Temperature profoundly shapes physiological traits across species, and in rocky intertidal zones this manifests as vertical zonation driven by species‑specific thermal optima, tolerance limits, and the energetic costs of acclimatization. The study aims to quantify the energetic costs associated with heat stress in intertidal organisms. These costs arise from activating heat‑shock responses, degrading and replacing denatured proteins, remodeling membrane fluidity, and altering gene expression, as measured by DNA microarrays.

Abstract

Temperature's pervasive effects on physiological systems are reflected in the suite of temperature-adaptive differences observed among species from different thermal niches, such as species with different vertical distributions (zonations) along the subtidal to intertidal gradient.

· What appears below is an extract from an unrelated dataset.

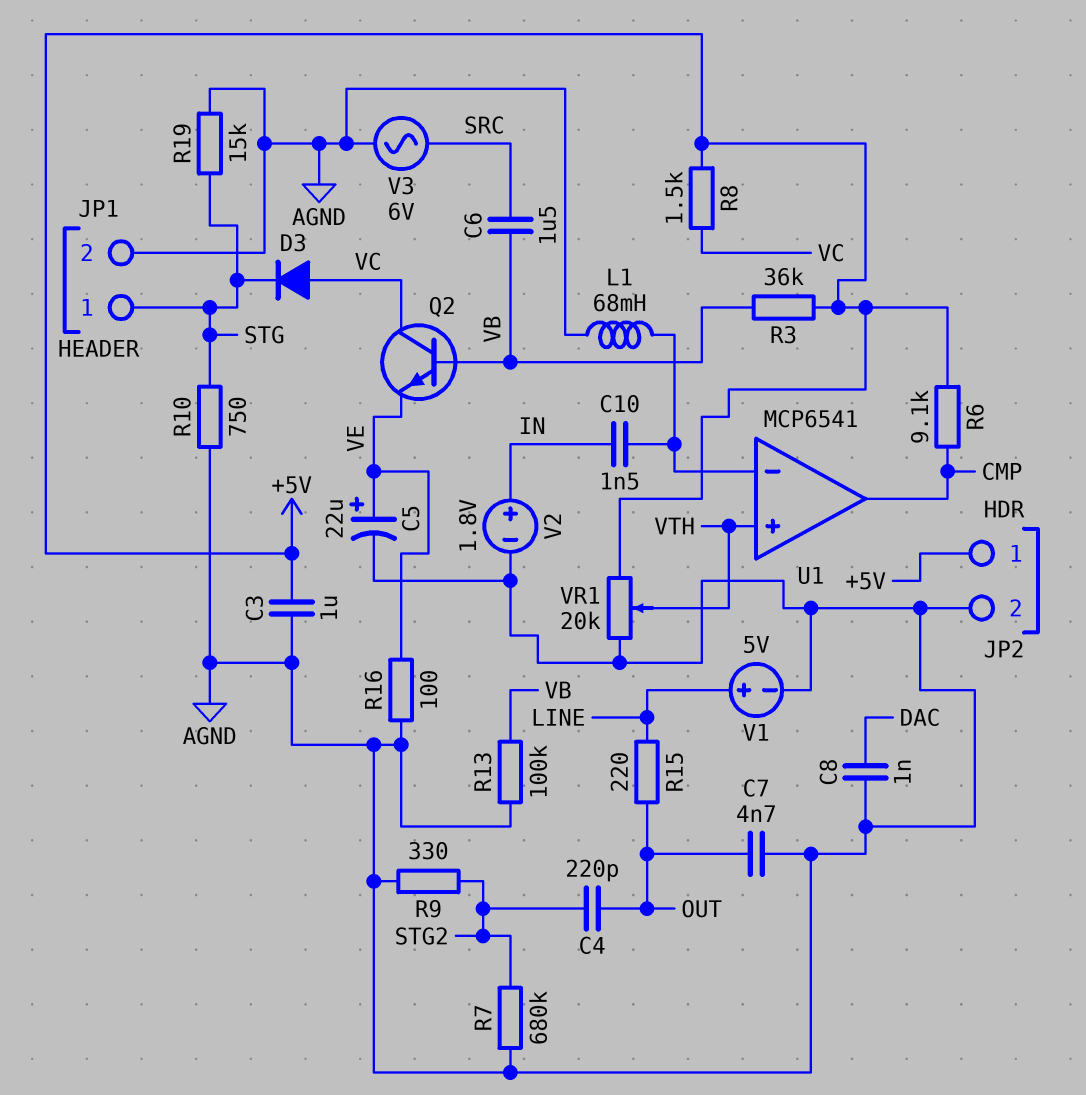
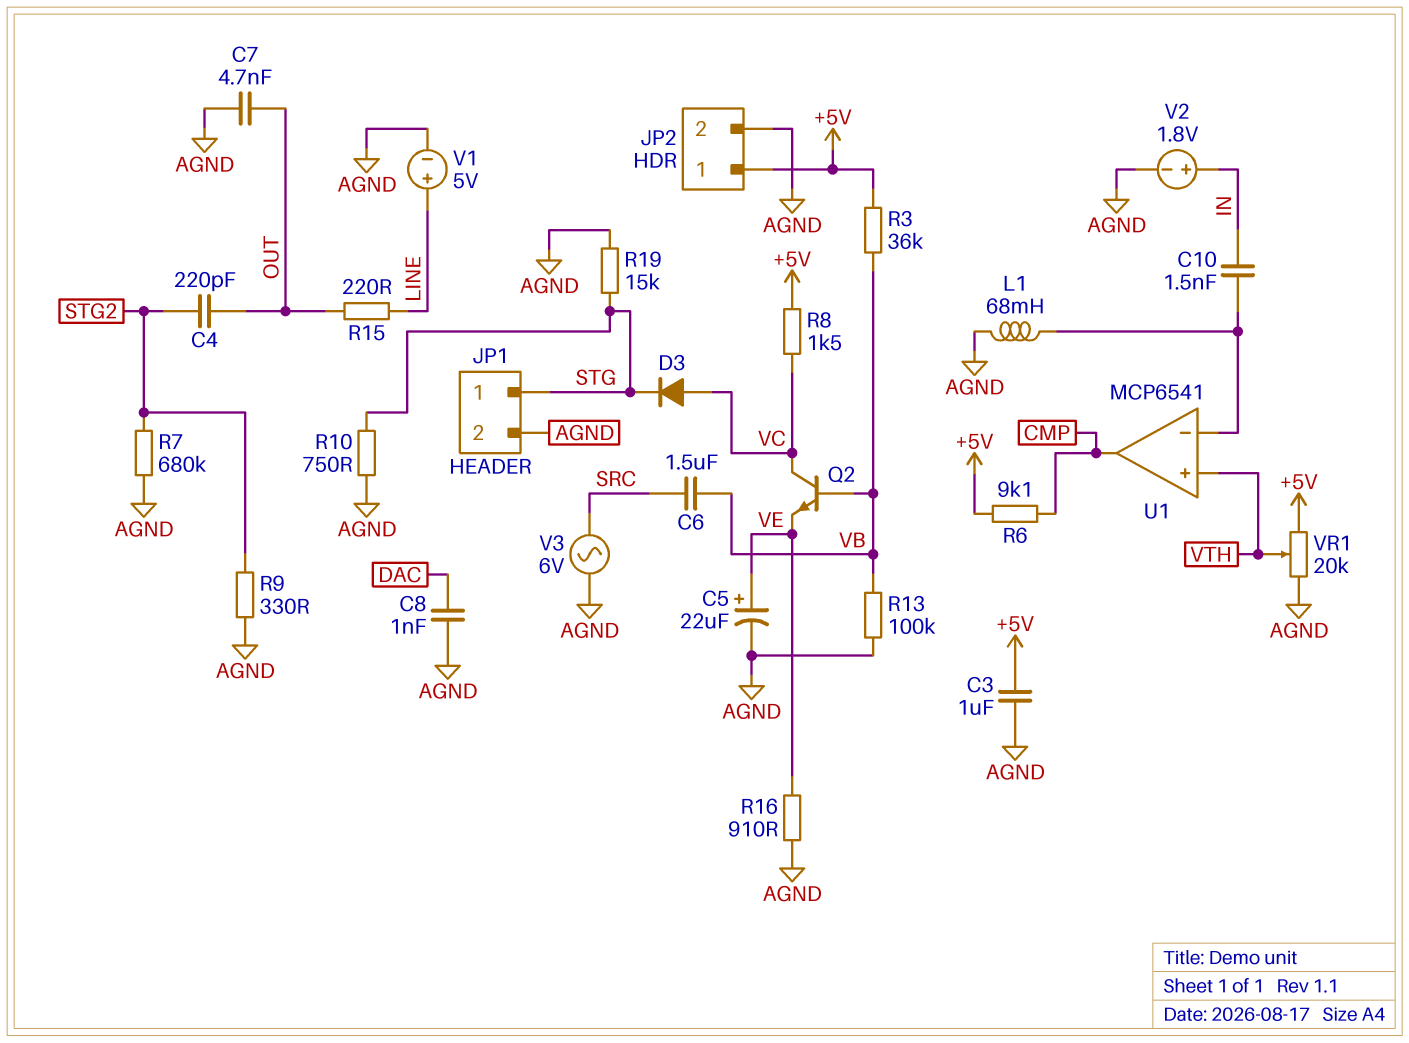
R16: 100 (AGND, VE) -> 910 (AGND, VE)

Among the physiological traits that exhibit adaptive variation related to vertical zonation are whole organism thermal tolerance, heart function, mitochondrial respiration, membrane static order (fluidity), action potential generation, protein synthesis, heat-shock protein expression, and protein thermal stability. For some, but not all, of these thermally sensitive traits acclimatization leads to adaptive shifts in thermal optima and limits. The costs associated with repairing thermal damage and adapting systems through acclimatization may contribute importantly to energy budgets. These costs arise from such sources as: (i) activation and operation of the heat-shock response, (ii) replacement of denatured proteins that have been removed through proteolysis, (iii) restructuring of cellular membranes ("homeoviscous" adaptation), and (iv) pervasive shifts in gene expression (as gauged by using DNA microarray techniques). The vertical zonation observed in rocky intertidal habitats thus may reflect two distinct yet closely related aspects of thermal physiology: (i) intrinsic interspecific differences in temperature sensitivities of physiological systems, which establish thermal optima and tolerance limits for species; and (ii) 'cost of living' considerations arising from sub-lethal perturbation of these physiological systems, which may establish an energetics-based limitation to the maximal height at which a species can occur. Quantifying the energetic costs arising from heat stress represents an important challenge for future investigations.